(Stored records)
____________

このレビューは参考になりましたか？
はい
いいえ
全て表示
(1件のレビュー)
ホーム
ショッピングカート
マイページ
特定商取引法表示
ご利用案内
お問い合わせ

____________

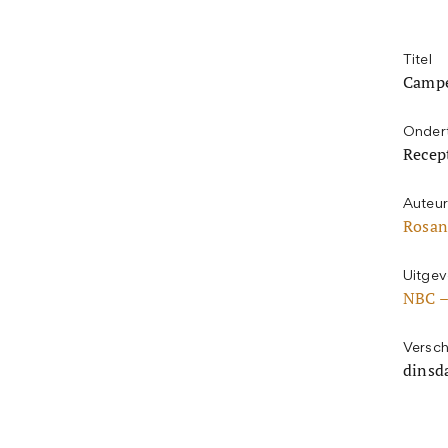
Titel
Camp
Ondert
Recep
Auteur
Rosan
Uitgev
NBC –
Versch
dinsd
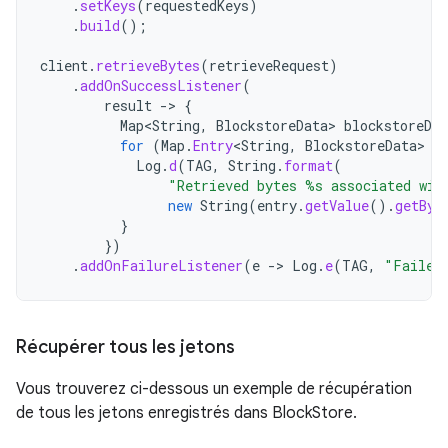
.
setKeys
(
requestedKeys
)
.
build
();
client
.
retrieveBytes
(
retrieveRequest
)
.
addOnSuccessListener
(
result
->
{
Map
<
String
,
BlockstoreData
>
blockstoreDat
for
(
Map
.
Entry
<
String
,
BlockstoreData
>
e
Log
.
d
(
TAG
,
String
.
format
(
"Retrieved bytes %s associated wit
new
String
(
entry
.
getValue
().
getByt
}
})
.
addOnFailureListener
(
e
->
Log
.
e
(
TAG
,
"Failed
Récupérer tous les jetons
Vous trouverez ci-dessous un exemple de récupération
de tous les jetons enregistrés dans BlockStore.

____________

— What is being asked —
Which lines in the data contain the word "jetons"? Return each of them in full.

— Solution for this task —
Récupérer tous les jetons
de tous les jetons enregistrés dans BlockStore.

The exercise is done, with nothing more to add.